Apart from the strategic partnership with Igloo, Loship also cooperates with VietinBank Insurance to provide its drivers and merchants with greater access to insurance, first beginning with civil liability insurance. Meanwhile, Woowa Brothers-backed food delivery service Baemin partners with Liberty — one of the leading reputable insurance companies in Vietnam to offer accident insurance packages to its delivery partners. Vietnamese ride-hailing startup Be, on the other hand, provides health insurance for its drivers in case of illness and accidents.

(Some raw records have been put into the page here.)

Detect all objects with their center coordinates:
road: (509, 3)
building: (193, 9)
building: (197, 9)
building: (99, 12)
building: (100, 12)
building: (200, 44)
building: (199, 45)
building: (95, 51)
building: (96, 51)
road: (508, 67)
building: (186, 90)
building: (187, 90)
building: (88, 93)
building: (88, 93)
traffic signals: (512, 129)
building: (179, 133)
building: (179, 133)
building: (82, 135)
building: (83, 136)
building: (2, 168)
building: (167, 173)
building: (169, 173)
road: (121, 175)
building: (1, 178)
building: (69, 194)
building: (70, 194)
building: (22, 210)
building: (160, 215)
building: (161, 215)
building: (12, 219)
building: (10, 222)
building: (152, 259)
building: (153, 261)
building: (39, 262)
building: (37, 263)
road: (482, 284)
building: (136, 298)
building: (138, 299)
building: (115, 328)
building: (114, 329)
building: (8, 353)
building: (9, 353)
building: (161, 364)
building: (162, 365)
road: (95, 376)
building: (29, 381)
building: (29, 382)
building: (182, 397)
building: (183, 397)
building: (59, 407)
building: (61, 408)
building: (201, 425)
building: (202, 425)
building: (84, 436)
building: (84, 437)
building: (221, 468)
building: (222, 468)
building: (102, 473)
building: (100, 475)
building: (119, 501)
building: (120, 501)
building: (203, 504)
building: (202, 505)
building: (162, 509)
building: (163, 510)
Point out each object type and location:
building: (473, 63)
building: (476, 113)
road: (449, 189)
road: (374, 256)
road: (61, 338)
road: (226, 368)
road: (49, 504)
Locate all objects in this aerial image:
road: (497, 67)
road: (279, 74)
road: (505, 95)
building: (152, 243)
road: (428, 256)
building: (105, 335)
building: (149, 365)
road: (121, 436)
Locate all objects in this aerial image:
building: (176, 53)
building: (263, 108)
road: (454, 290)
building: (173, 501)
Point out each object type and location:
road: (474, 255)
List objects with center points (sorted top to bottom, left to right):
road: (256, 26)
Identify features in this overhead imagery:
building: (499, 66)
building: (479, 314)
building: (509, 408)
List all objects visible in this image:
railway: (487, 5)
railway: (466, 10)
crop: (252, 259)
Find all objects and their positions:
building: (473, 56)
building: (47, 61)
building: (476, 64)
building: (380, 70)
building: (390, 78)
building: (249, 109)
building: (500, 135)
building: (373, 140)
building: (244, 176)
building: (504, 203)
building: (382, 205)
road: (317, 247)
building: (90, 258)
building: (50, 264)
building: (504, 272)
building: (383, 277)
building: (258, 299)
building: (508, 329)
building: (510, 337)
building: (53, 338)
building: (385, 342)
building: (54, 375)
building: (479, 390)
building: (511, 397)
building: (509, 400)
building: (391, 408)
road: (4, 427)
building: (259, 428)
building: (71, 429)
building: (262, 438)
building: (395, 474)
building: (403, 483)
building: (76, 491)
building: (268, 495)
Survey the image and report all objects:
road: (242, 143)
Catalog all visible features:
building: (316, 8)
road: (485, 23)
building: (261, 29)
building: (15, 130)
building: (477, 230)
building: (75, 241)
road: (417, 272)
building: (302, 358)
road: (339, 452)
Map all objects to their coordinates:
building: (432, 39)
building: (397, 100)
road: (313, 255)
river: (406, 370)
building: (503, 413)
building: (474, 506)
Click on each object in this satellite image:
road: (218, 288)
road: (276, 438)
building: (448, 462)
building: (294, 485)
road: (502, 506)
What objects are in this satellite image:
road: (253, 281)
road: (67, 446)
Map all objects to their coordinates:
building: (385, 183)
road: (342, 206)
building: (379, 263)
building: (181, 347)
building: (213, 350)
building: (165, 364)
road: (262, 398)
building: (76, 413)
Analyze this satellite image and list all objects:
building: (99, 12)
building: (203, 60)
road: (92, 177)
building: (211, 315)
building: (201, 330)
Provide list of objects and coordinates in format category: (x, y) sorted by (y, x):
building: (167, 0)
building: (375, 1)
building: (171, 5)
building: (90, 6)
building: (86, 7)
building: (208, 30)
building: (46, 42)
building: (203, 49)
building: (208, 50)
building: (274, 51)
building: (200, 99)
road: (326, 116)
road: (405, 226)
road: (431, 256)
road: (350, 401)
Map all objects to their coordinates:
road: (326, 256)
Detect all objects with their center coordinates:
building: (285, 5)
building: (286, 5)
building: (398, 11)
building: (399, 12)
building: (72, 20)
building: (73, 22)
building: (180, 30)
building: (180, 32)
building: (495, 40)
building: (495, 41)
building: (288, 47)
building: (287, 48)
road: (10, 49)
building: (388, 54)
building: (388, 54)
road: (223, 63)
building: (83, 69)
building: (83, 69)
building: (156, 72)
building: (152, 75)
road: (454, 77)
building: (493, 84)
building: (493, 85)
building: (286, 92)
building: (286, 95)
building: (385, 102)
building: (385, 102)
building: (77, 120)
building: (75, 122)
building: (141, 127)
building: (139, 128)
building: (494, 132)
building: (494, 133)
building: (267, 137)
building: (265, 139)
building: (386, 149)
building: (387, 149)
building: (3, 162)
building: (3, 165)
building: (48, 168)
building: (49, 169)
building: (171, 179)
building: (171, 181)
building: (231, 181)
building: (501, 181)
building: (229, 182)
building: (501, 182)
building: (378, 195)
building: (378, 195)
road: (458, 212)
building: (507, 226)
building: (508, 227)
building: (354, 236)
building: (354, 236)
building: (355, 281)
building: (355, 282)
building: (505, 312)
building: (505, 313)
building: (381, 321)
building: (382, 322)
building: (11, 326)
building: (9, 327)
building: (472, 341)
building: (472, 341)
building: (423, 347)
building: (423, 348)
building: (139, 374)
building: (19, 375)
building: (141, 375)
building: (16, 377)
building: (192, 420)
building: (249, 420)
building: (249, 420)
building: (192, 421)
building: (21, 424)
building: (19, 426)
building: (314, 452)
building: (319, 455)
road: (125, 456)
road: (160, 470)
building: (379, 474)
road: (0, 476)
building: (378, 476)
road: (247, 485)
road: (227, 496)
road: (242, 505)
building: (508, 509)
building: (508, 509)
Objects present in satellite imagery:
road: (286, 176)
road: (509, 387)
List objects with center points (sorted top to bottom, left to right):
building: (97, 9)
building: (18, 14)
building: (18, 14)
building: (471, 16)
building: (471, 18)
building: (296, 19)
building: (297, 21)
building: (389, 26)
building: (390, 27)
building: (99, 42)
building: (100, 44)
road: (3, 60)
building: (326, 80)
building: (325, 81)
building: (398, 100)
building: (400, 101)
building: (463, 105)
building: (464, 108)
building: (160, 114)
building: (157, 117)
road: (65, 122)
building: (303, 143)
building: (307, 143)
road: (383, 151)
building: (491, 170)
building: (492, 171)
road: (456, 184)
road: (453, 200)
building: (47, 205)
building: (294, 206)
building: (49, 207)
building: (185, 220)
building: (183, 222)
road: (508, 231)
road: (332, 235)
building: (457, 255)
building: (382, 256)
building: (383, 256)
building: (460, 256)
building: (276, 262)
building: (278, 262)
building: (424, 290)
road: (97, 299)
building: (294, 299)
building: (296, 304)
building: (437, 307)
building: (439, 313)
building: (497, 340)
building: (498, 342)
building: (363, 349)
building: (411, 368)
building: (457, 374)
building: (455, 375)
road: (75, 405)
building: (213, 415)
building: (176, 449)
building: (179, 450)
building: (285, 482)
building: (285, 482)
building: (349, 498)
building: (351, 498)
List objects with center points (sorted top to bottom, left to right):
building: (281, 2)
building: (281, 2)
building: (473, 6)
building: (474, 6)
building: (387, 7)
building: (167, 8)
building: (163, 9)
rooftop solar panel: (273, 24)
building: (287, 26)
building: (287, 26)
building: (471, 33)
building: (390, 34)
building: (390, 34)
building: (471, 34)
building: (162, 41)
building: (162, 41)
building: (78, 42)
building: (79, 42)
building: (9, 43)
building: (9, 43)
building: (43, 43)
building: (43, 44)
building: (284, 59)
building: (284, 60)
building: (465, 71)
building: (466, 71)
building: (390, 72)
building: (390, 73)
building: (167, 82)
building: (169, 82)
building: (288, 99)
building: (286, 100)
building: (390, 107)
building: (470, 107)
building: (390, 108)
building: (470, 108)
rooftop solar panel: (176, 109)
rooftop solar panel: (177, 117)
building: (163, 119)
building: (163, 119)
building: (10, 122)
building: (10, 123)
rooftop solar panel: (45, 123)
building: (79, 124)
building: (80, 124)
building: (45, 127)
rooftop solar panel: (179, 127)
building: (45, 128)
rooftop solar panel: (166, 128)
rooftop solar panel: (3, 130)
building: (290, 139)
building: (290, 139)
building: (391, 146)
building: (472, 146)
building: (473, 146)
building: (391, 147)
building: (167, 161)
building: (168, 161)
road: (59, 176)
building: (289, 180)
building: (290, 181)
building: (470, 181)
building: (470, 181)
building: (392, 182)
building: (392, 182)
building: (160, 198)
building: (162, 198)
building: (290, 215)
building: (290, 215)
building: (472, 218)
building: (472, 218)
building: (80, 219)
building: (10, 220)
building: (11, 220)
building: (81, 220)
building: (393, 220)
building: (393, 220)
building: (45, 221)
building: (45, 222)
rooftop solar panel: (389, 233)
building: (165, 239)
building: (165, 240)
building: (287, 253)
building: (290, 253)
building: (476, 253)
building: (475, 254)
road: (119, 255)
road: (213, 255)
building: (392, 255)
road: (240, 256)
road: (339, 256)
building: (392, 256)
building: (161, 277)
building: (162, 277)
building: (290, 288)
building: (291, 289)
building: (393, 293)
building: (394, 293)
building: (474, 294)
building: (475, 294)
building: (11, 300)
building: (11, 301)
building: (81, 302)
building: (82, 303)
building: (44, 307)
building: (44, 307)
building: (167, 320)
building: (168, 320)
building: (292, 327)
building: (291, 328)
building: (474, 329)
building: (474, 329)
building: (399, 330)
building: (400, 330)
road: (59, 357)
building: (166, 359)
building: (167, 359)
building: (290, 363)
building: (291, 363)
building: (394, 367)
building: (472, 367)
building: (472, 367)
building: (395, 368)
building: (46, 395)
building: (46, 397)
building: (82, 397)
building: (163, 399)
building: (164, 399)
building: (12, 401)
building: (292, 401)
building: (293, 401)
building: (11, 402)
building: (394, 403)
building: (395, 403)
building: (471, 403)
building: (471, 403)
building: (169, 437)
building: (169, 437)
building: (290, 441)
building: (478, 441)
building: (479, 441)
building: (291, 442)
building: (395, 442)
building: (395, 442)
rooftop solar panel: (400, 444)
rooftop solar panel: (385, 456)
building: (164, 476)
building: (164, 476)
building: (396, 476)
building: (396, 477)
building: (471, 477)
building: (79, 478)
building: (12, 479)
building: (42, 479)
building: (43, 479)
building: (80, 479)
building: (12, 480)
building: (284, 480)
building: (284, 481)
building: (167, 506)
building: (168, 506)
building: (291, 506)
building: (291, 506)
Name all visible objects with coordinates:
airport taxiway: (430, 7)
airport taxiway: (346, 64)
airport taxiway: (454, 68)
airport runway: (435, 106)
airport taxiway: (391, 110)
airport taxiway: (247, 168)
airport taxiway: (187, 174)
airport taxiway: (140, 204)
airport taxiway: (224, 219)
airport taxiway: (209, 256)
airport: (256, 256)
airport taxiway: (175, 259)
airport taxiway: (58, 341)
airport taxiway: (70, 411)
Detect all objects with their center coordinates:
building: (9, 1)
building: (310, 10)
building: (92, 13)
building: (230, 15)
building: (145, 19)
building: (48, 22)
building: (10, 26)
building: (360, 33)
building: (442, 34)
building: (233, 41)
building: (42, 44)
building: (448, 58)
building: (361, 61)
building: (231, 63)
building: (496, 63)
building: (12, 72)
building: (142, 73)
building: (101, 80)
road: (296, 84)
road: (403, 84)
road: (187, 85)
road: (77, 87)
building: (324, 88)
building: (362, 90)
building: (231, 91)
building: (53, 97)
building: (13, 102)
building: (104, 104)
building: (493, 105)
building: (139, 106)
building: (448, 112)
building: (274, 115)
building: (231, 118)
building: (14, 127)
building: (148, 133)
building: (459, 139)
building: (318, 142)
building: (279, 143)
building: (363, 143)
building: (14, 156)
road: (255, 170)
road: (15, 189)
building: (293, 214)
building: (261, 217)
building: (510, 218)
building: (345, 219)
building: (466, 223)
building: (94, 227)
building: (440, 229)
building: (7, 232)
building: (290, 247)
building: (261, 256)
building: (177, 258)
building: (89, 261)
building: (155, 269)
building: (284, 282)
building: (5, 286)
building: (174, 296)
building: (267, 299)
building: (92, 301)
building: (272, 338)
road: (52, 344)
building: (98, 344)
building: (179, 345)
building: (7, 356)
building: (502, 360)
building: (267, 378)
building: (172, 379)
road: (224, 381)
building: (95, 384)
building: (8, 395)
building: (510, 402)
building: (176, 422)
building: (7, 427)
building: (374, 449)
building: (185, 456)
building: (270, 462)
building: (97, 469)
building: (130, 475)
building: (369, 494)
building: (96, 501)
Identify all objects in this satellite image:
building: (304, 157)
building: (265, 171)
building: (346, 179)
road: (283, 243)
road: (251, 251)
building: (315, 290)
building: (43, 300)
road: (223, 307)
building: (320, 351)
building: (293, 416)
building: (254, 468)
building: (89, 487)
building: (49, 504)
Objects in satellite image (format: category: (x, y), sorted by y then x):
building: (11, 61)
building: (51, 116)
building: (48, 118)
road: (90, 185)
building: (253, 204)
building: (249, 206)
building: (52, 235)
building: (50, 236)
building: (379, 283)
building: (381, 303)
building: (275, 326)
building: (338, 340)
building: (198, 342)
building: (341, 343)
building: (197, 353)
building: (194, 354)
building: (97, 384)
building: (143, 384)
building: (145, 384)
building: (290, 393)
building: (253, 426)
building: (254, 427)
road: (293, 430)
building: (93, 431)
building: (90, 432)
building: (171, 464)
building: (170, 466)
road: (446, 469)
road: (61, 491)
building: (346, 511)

Worldwide, major food delivery firms such as Deliveroo, UberEats, DoorDash, and Foodpanda have already taken up third-party liability insurance for their drivers. Foodpanda began providing its drivers with Socso coverage, covering all active drivers from injuries, accidents, and permanent disabilities including death. Meanwhile, Deliveroo provides its 35,000 drivers around the world with free insurance to protect them and their earnings if they’re involved in an accident.

Microinsurance: here to stay

In Vietnam, InsurTech is still in its infancy but is already beginning to have an impact on the market. Thanks to InsurTech, the number of delivery riders accessing microinsurance is expected to increase over time. Microinsurance can grow to be a foundation for those gig workers to obtain financial protection against material and health risks such as failed delivery, damaged products during delivery, injuries, accidents, and illness, etc.

Clearly, it’s still a long way to go. But as long as this collaboration between InsurTech and food delivery companies continues to grow, the industry’s future prospects look bright.